According to Director of Curriculum Vincent Gagliostro, the second-grade standards include one day of instruction and are met by three videos each about 2 minutes long. After the videos, the health teacher will talk to the class, have a very short discussion and then the students will move on to gym class.
Students who have opted out of the new standards will go to a different special class and then join their classmates in physical education. Opt-out letters were sent on September 9.
“Just to clarify, when students are going to the special [class], any student who did opt out of this will go with the class and just file off to the other specials course,” Gagliostro said. “So, it won’t be where we’re pulling students out of the classroom, because in those grade levels, when they go to specials, they come from the homeroom class, walk down the hall and they go into their specials rooms.”
Gagliostro also said if a student has a question the teacher cannot answer scientifically, they will be directed to ask their parents about it.
“That’s why they say, you need to go home and talk to your parents about this because they don’t want to influence the kids with their viewpoints,” Gagliostro said. “That was what they were all very adamant about.”
The district will continue with its same curriculum for grades five, eight and 11 because the existing curriculum has already covered the standards.
“All of the new standards that were updated from the state are covered with the current curriculum that we used when I went through school in fifth, eighth and 11th grade,” Gagliostro said.
He said opt-out forms will be available as they always were in the past.
Township resident Doreen Edwards asked why the “majority” who didn’t want the new standards taught, had to opt out. However, nothing presented at the meeting indicated that the majority of parents were opting out.
“Why [does] the minority [have] the say and the majority has to opt out?” she asked. “That just doesn’t make sense to me.”

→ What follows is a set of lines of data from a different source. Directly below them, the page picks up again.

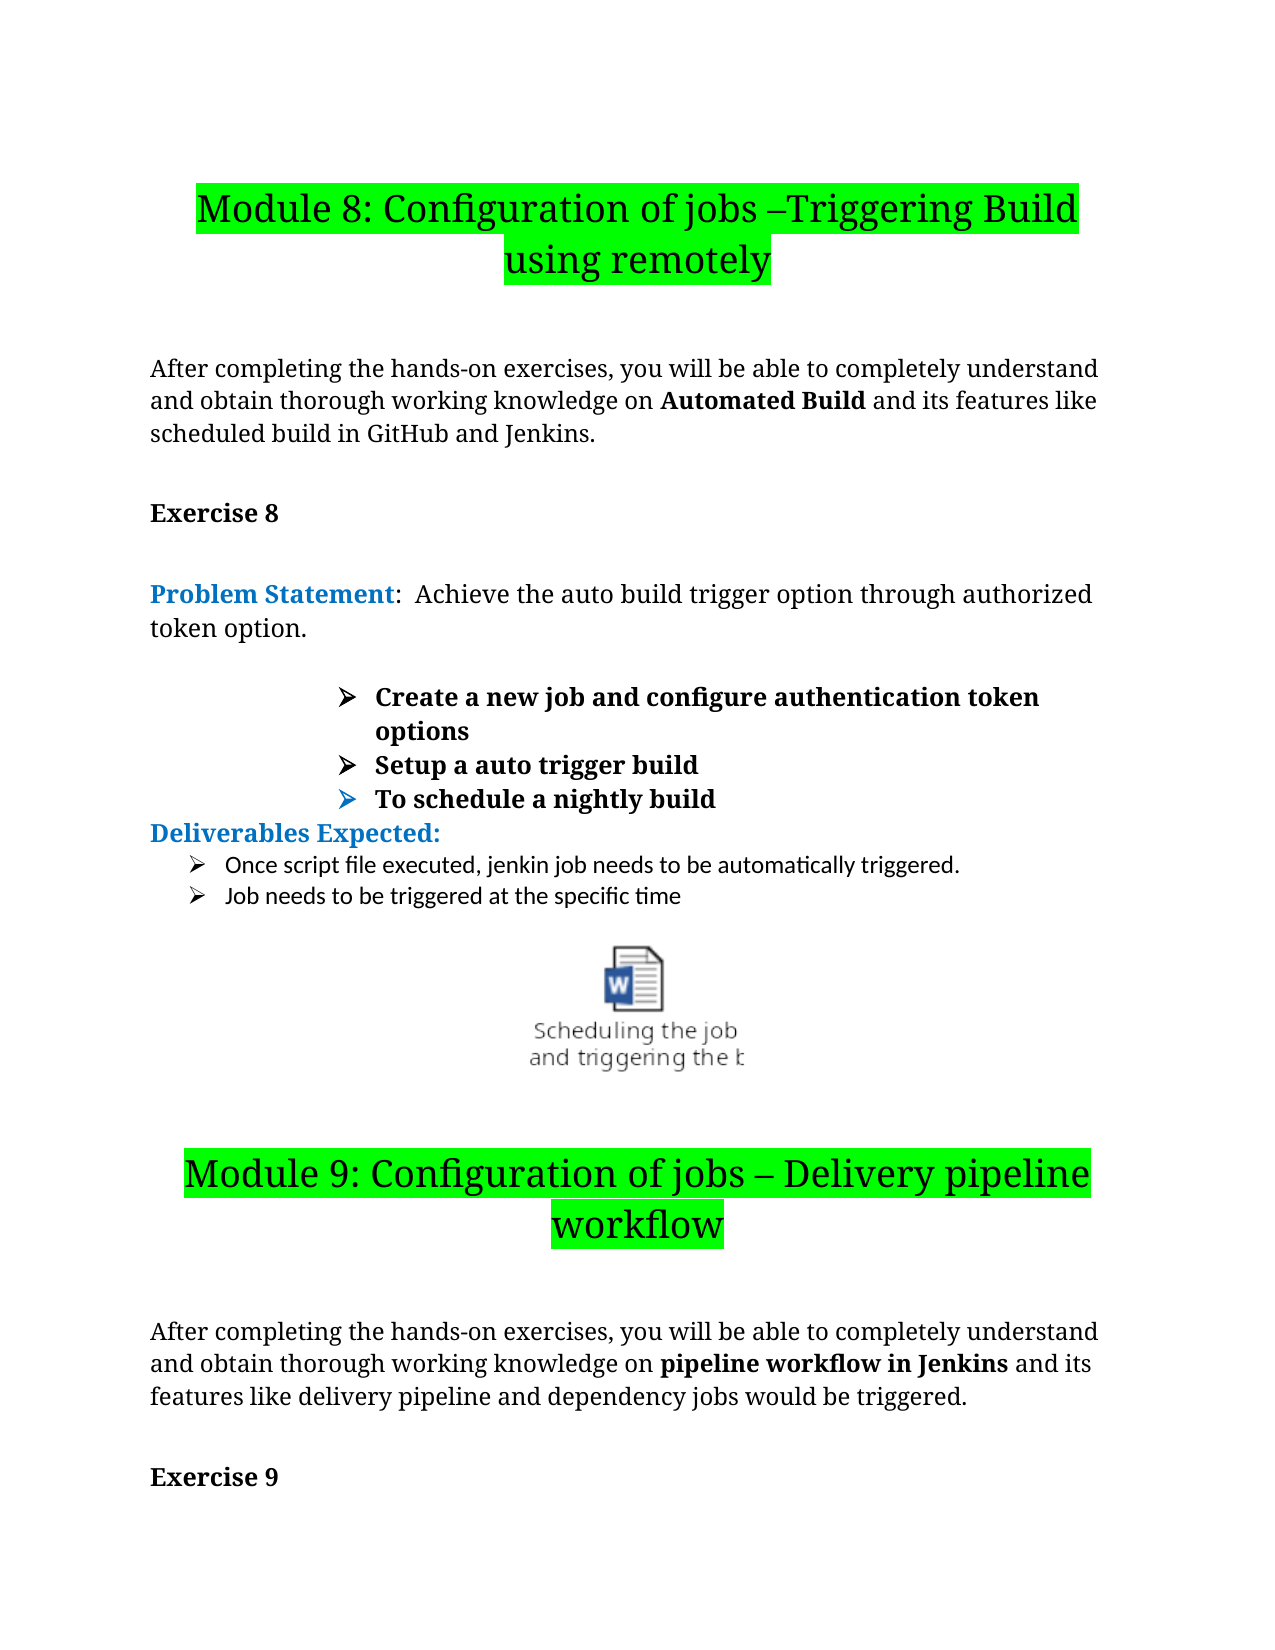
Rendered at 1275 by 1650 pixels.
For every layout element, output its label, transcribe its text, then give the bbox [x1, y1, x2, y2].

list Create a new job and configure authentication token options [337, 679, 1125, 747]
text Problem Statement: Achieve the auto build trigger option through authorized token option. [150, 577, 1125, 645]
list Job needs to be triggered at the specific time [187, 880, 1125, 911]
text Exercise 9 [150, 1459, 1125, 1493]
list Once script file executed, jenkin job needs to be automatically triggered. [187, 849, 1125, 880]
text After completing the hands-on exercises, you will be able to completely understand and obtain thorough working knowledge on pipeline workflow in Jenkins and its features like delivery pipeline and dependency jobs would be triggered. [150, 1315, 1125, 1412]
text Deliverables Expected: [150, 815, 1125, 849]
list Setup a auto trigger build [337, 747, 1125, 781]
text Module 8: Configuration of jobs –Triggering Build using remotely [771, 183, 1125, 285]
list To schedule a nightly build [337, 781, 1125, 815]
text Exercise 8 [150, 496, 1125, 530]
text Module 9: Configuration of jobs – Delivery pipeline workflow [150, 1147, 1125, 1249]
text Module 8: Configuration of jobs –Triggering Build using remotely [150, 183, 504, 285]
text After completing the hands-on exercises, you will be able to completely understand and obtain thorough working knowledge on Automated Build and its features like scheduled build in GitHub and Jenkins. [150, 351, 1125, 449]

She also told the district to say “no” to the state about the new standards, something that cannot be done at this stage with substantial financial losses, since the standards were already agreed upon in 2020.
Business Administrator Patricia Radcliffe-Lee said that state aid would be at risk if the district didn’t teach the mandated curriculum.
“If you’re going to keep some of our funding from us, keep it,” Edwards said.
Radcliffe-Lee said the district receives about $20 million in state aid, which averages to about $6,600 per student. She said the possibility of losing that is “alarming” to her.
“The state hasn’t been tested yet on what they will do, so I can’t address that,” she said. “All I can tell you is the amount of state aid we do receive, and if the state is telling us that it could be at risk, that’s the total amount that could be at risk.”